Exercise objective. For every line in the data below, check for the word "documentclass", then state how many lines have it. Answer with the number only.

═══ Information provided ═══

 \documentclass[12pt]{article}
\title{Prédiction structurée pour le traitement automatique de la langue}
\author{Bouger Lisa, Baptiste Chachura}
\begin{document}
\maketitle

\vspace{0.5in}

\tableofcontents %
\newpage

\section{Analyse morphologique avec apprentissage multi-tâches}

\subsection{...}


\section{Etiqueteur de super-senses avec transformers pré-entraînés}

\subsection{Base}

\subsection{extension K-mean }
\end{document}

═══
═══ Information provided ═══

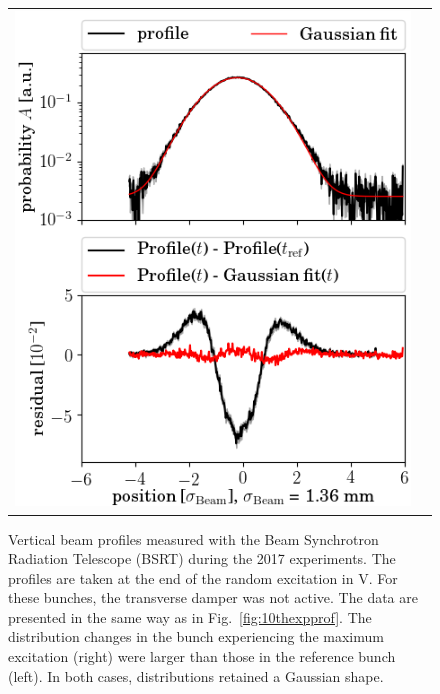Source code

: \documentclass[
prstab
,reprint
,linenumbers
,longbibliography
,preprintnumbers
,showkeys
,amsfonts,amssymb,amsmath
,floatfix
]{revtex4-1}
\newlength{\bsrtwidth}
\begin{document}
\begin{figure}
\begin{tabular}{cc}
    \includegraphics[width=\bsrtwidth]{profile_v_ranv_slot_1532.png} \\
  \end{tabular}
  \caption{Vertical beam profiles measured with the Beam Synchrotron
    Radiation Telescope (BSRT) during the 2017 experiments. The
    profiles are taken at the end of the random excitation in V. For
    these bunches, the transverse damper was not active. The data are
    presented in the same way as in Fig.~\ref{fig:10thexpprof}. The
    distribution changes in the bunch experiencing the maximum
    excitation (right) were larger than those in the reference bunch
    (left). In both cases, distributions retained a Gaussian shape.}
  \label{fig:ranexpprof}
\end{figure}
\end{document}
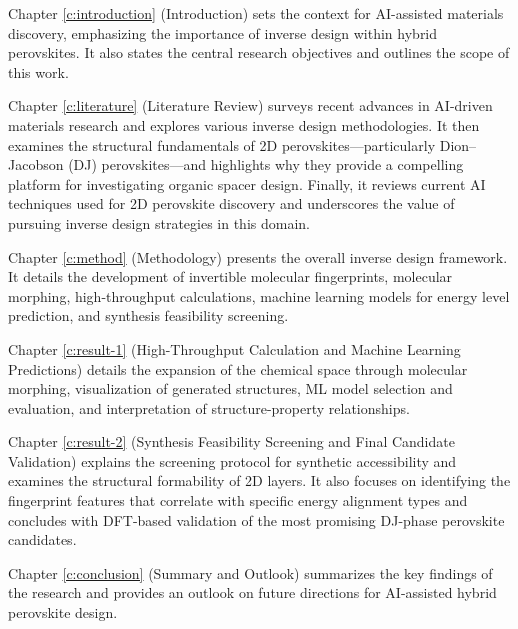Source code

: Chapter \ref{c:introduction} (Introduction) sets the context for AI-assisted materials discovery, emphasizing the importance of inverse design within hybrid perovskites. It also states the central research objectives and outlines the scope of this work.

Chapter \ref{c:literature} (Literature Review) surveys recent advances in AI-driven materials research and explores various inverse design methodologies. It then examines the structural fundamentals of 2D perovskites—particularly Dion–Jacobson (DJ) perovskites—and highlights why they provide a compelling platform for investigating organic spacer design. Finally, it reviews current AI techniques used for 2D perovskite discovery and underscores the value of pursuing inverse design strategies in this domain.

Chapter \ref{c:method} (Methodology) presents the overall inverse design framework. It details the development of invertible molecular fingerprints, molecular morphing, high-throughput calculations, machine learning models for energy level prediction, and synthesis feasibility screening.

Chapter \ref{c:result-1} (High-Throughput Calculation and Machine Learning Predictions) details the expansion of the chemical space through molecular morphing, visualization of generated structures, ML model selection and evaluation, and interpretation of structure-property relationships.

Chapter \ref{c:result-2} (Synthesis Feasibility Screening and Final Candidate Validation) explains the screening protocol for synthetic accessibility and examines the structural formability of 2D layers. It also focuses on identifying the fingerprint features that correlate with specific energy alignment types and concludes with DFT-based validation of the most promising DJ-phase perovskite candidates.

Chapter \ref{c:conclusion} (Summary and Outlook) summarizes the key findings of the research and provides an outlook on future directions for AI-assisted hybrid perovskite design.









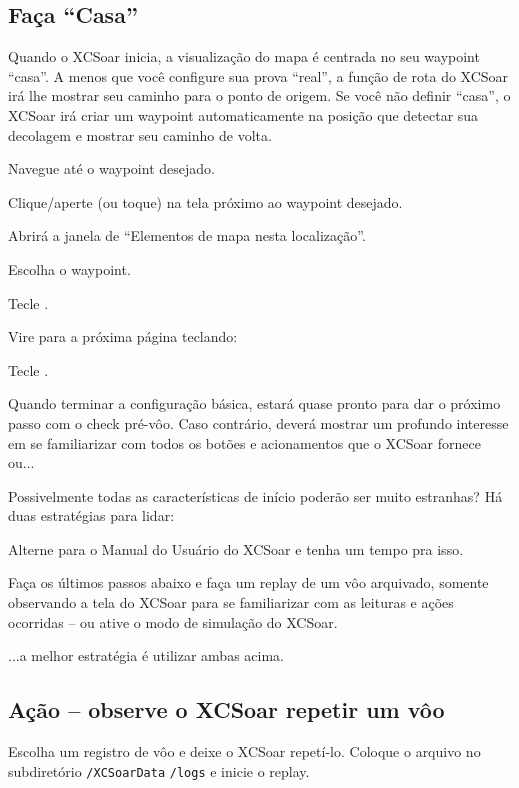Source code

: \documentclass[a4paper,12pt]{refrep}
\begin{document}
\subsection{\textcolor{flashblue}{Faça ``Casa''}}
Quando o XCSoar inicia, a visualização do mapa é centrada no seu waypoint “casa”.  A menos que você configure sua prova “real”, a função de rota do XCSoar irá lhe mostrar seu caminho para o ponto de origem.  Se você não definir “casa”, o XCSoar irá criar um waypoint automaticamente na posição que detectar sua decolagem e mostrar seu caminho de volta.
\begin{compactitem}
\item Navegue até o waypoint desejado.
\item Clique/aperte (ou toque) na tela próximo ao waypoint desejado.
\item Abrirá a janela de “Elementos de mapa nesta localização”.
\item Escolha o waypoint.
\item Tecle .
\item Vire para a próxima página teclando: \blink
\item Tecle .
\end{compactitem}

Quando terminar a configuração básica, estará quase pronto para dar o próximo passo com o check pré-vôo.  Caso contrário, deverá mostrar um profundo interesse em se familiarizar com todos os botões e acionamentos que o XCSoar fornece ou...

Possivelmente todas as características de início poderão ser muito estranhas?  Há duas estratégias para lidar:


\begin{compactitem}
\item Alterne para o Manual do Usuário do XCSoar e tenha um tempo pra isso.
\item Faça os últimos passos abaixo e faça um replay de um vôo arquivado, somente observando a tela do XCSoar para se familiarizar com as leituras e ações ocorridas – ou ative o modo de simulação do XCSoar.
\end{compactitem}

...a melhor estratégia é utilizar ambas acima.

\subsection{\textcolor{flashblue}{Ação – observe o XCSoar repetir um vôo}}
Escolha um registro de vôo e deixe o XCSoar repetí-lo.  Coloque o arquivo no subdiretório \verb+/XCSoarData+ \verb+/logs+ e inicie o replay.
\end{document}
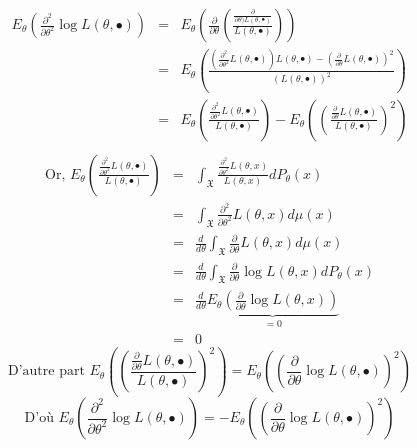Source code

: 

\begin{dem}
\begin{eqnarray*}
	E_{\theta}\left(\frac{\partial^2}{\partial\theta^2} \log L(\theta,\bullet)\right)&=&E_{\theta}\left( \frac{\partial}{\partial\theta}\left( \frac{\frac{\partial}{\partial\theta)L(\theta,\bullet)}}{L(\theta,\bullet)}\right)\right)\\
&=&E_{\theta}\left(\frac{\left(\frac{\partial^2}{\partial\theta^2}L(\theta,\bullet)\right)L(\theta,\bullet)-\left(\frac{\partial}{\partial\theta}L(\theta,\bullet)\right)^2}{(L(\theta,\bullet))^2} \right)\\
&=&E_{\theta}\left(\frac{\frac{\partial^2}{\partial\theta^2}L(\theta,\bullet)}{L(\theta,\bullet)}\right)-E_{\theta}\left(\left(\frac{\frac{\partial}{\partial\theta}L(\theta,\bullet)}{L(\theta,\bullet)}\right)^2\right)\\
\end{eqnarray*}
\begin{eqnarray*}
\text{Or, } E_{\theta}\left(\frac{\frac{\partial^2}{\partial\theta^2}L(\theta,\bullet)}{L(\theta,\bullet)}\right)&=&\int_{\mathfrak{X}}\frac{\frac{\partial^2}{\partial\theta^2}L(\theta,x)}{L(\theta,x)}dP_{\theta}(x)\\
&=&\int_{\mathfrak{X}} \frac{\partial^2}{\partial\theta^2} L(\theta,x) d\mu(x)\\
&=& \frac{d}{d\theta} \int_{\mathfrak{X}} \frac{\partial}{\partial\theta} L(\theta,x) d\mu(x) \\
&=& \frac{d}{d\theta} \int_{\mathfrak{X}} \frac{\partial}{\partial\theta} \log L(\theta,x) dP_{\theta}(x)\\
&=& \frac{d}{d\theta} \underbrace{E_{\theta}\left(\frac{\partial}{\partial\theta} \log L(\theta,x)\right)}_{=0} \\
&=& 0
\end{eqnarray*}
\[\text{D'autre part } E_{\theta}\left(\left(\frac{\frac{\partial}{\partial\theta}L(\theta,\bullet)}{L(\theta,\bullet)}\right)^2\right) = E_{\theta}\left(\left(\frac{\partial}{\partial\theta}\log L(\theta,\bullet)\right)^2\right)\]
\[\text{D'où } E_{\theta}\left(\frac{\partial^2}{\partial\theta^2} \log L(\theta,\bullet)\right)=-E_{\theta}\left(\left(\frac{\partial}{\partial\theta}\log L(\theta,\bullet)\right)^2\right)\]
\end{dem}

═══

Written response. 3